Endorsements that helped earn rich fee for first-time novelist are disavowed

April 14, 1991|By New York Times News Service

NEW YORK -- On Wednesday, Simon & Schuster announced it had bought a novel for $920,000, one of the largest amounts ever paid for a first novel, in part on the strength of endorsements from writers John le Carre and Joseph Wambaugh.

On Friday, Mr. le Carre and Mr. Wambaugh denied they had ever seen or heard of the book, "Just Killing Time."

"It's straight fraud," Mr. le Carre said of his purported endorsement. "It's like bringing a painting into a gallery with phony authentications from Bernard Berenson."

The deception involved is the kind one might expect in Mr. le Carre's spy novels. It included a spurious telegram from Mr. le Carre, as well as two letters bearing Mr. Wambaugh's letterhead -- but with an address in San Diego nowhere near his California home.

"It sounds like the guy has gone to elaborate lengths," Mr. Wambaugh said, adding that he was both angry and bemused that his name has been attached to the scheme.

Simon & Schuster said it had not decided whether to publish "Just Killing Time," about a serial killer and a secret U.S. government agency.

"We are studying the situation and are taking it under


Charles E. Hayward, president of Simon & Schuster's trade division, said Friday. "We will meet with the author early next week."

Since Simon & Schuster did have the manuscript, at least part of its enchantment with the work came from the book itself, not the blurbs from Mr. le Carre and Mr. Wambaugh.

"Just Killing Time" was auctioned under the author's pseudonym, Derek Van Arman. The author was described to publishers as a Washington-based communications specialist and national security investigator who had worked for numerous federal agencies. He is, in fact, Derek V. Goodwin, a free-lance writer who lives in Phoenix.

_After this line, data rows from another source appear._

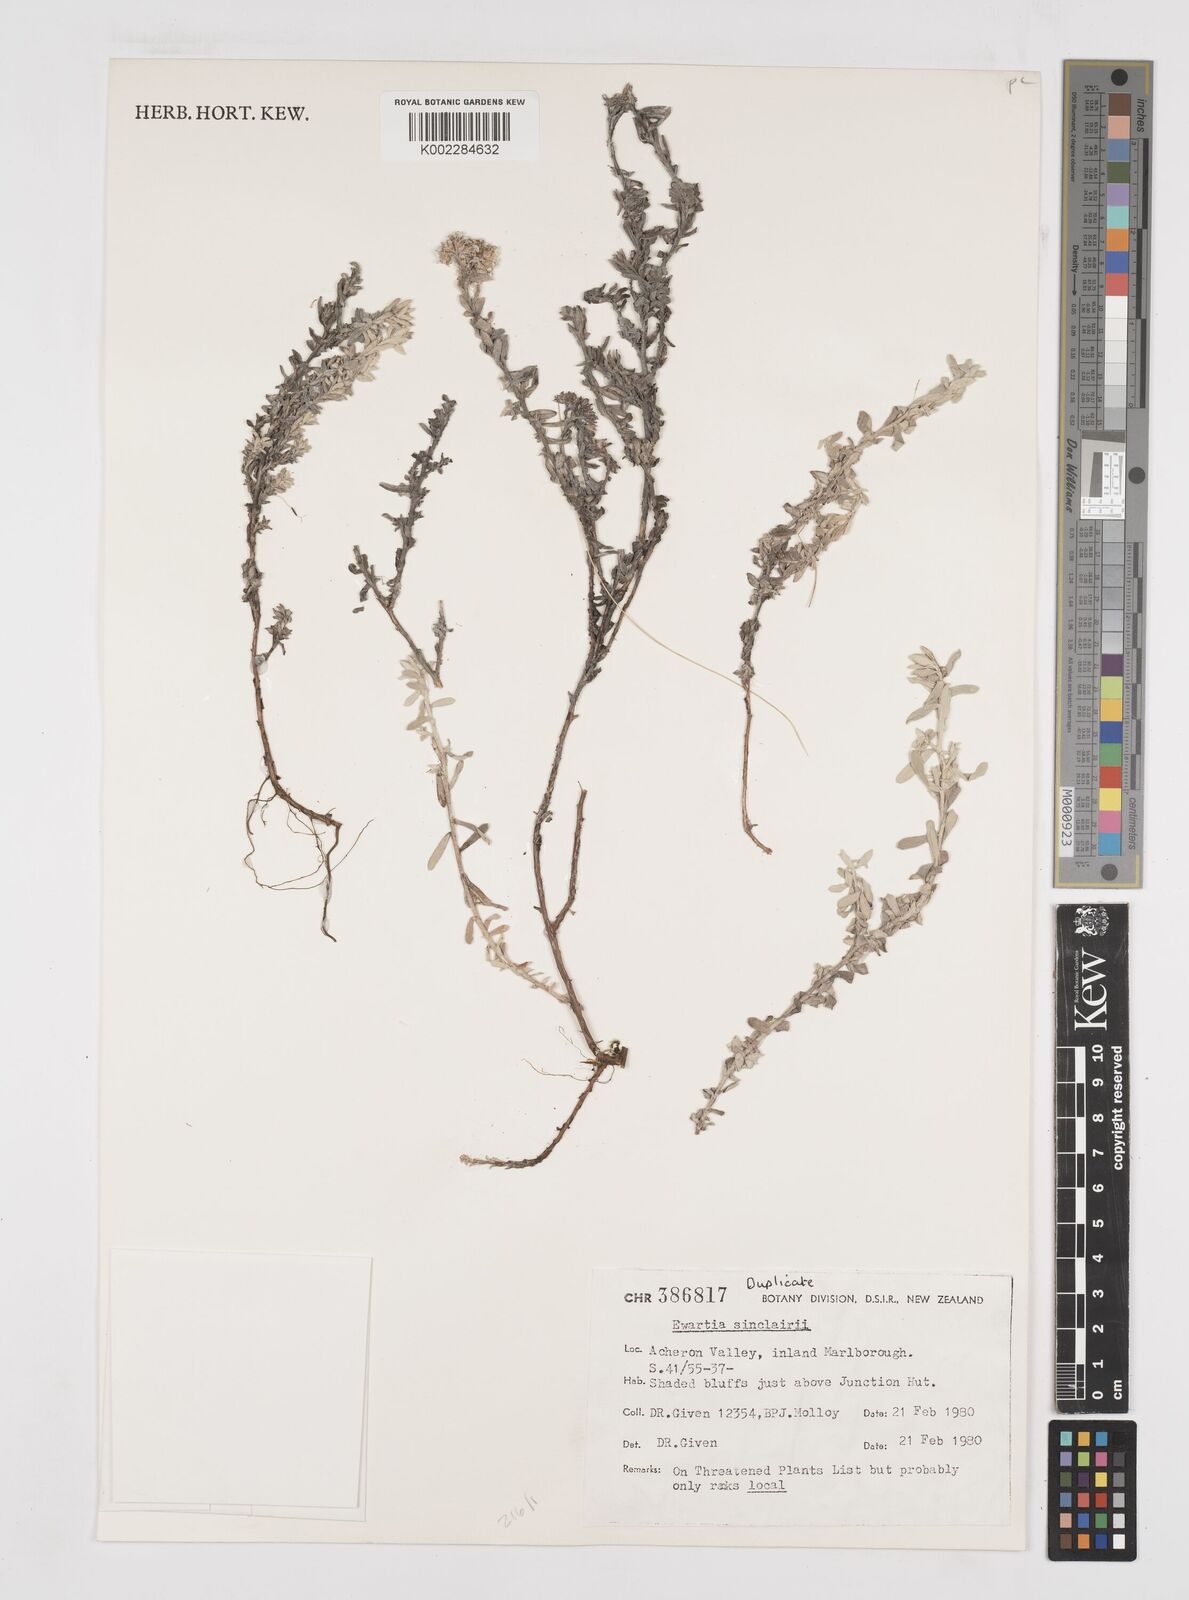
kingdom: Plantae
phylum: Tracheophyta
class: Magnoliopsida
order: Asterales
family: Asteraceae
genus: Ewartiothamnus
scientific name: Ewartiothamnus sinclairii
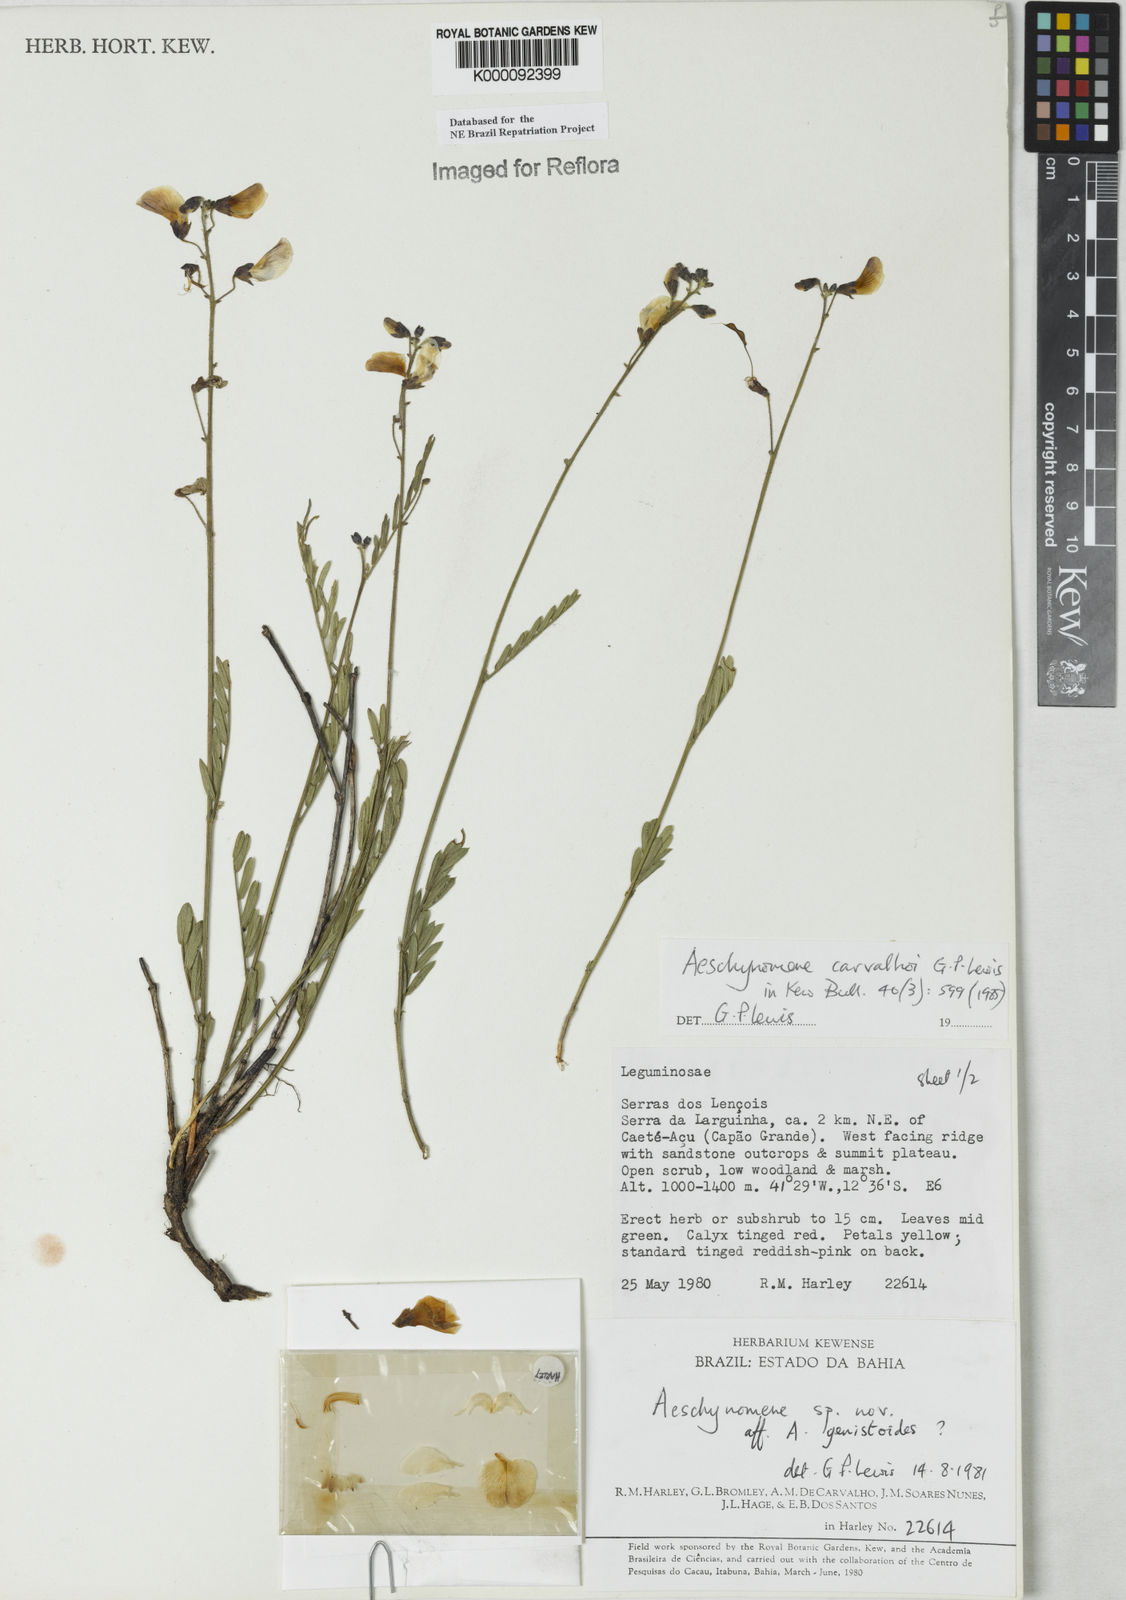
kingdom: Plantae
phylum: Tracheophyta
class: Magnoliopsida
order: Fabales
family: Fabaceae
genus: Ctenodon
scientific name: Ctenodon carvalhoi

Mr. Goodwin maintained Friday that he also was a longtime investigator for various federal agencies and often worked out of Washington, where, he said, he was born and reared.

Mr. Goodwin, 40, denied he had perpetrated the fraud, adding, "I was completely blindsided, completely duped" -- apparently, he said, by someone with a personal grudge or by a former CIA employee whom he knew only slightly.

"It would take someone who is severely brain-dead to submit quotes like that to publishers who know all these famous writers," Mr. Goodwin said. "What would be the purpose of that?"

He said he could not explain why someone would undertake such a plot, which, if it succeeded, could only help make Mr. Goodwin rich.

In fact, the endorsements thought to be from Mr. le Carre, formerly a British intelligence officer, and Mr. Wambaugh, formerly a Los Angeles Police Department officer, substantially enhanced the book's value in the eyes of at least some of the eight publishers who bid for it.

So did the endorsement by Clive Cussler, another best-selling author. He said Friday he had actually read the book and praised it highly.

On Wednesday, Peter Lampack, the literary agent who conducted the auction, said, "The quality of those endorsements lent the tone that led to the $920,000."

But Friday, after learning of Mr. le Carre's denial, Mr. Lampack -- who also is Mr. Cussler's agent -- sounded in shock.

"I know that I proceeded in good faith, the publisher proceeded in good faith and I believe that Derek proceeded in good faith," Mr. Lampack said.

"If it's a hoax, he is probably as much a victim as we all are," he added, referring to Mr. Goodwin. Mr. Lampack said that he could not explain why anyone would choose Mr. Goodwin as the victim of such a hoax.